Award winning author for publications such as Labour and poverty in rural Tanzania:Ujama and rural development in the United Republic of Tanzania; The Bottom Billion: Why the Poorest Countries are Failing and What Can Be Done About It; and Wars, Guns and Votes: Democracy in Dangerous Places, the academician’s presentation was something like a synopsis of another book on Africa.
Collier listed the woes that Africa had faced as a result of the economic crisis. Declining commodity prices, declining remittances and lack of trade credit were among the worst problems Africa faced, he said.
“Letters of credit for African countries collapsed big time,” he said. Trade credits for African countries were hit harder than for developed countries, according to him, because as the thirst for risk dried as a result of the crisis, big banks turned their backs on Africa,” he said, adding that this will continue forcing FDI on the continent to decline. Risk aversion has grown a lot, private investment has become more cautious and aid is drying up, he stressed.
“You will need more financial inflow, so you will need to increase investment,” he said, regretting that Africa, unfortunately, was lagging far behind in that respect. Asia, for instance, is investing 40pc of GDP, compared to just 20pc in Africa. The prospect of more aid coming to Africa is slim, as donors will be having their own severe financial constraints.
He suggests a number of ways in which Africa could raise the money to increase investment, including semi-commercial borrowings (SDR and IDRD), on which the borrowing country cannot default, as well as exploiting natural resources.Traditionally, the SDR and IDRD have benefited emerging economies, he said. One cannot default on these loans, which makes them risky for borrowing countries and which makes the borrower less inclined to extend to countries with a history of defaulting on settling loans.
“IDRD money is cheap money,” Collier said, “but it is not subsidized money.” Countries cannot afford to take IDRD money and spend it on public consumption. “You have to use it for incremental investment. You cannot afford diminishing returns.”
That kind of risk, according to Collier, is to be handled by increasing the capacity of the countries to invest. He referred to this as “investing in investing.”
Oil and non-oil natural resources are also big sources of badly-needed cash for African countries. He named Uganda, which expects to collect 50 billion dollars from its recently found oil reserve. “That is more money than Uganda could ever get in aid,” he said. Such natural resources offer huge opportunities, but money from these sources pose the same dilemma that IDRD borrowing does.
“By exploiting natural resources,” he said, “you are depleting future assets. So there has to be the same management as in IDRD borrowing. You have to invest the money effectively in the economy.”
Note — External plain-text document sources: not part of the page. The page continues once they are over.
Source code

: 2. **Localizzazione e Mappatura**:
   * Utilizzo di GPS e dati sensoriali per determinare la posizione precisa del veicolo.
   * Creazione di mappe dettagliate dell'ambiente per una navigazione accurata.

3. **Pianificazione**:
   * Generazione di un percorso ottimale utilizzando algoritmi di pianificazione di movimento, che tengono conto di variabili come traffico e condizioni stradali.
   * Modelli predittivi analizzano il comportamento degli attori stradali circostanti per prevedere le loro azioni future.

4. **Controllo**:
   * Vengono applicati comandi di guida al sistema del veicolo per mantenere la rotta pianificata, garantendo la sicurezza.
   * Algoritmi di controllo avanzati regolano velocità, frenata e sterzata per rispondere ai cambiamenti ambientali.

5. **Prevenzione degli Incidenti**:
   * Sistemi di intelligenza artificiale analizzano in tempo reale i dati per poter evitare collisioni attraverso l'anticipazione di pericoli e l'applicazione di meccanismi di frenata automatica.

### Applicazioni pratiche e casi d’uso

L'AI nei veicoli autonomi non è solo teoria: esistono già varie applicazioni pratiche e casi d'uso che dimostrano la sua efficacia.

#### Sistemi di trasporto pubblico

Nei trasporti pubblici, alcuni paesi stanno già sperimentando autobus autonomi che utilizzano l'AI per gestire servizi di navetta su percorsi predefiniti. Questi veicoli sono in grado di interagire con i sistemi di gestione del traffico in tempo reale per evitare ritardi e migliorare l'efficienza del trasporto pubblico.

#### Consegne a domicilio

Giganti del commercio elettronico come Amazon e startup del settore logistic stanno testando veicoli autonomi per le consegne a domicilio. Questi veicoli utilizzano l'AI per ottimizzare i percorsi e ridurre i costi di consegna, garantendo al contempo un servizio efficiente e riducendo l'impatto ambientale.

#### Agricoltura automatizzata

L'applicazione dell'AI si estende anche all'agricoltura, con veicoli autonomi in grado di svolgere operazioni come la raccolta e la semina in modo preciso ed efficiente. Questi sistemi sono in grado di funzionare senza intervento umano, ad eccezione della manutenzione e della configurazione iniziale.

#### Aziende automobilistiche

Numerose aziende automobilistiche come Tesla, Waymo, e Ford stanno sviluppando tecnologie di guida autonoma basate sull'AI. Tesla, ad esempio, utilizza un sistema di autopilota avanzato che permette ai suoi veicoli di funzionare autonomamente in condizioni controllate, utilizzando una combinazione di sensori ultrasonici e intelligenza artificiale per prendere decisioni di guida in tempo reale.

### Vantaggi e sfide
The countries may get the money form any of the three sources, SDR allocation, IDRD, or natural resources, but Prof. Collier advised that the money had to be separately identified by source, and how it should be spent has to be separately planned. “There must not be the usual budget scramble for this money by ministries.”
The countries can make the efficient utilization of money from these sources by increasing their capacity to invest.
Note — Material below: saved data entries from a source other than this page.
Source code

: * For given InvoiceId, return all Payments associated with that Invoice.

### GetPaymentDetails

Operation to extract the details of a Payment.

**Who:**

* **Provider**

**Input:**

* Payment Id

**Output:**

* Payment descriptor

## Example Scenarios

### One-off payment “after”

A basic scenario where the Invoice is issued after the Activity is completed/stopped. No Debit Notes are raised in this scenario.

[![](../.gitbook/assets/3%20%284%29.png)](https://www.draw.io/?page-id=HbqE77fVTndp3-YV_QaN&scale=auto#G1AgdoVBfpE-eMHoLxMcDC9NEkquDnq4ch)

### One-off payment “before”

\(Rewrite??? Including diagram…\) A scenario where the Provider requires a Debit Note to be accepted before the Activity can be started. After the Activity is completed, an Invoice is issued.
“Raise the capacity of the public sector to select and implement good investments. This has to be done on evidence of likely rates of return.”
One way to do this, he said was to pick a middle income country that, 25 years earlier, was a low-income country, and comparing the economies. He called for an increase in the capacity of private investment and bringing down the cost of capital goods, which is holding back a lot of investment, by regionalizing the market for them.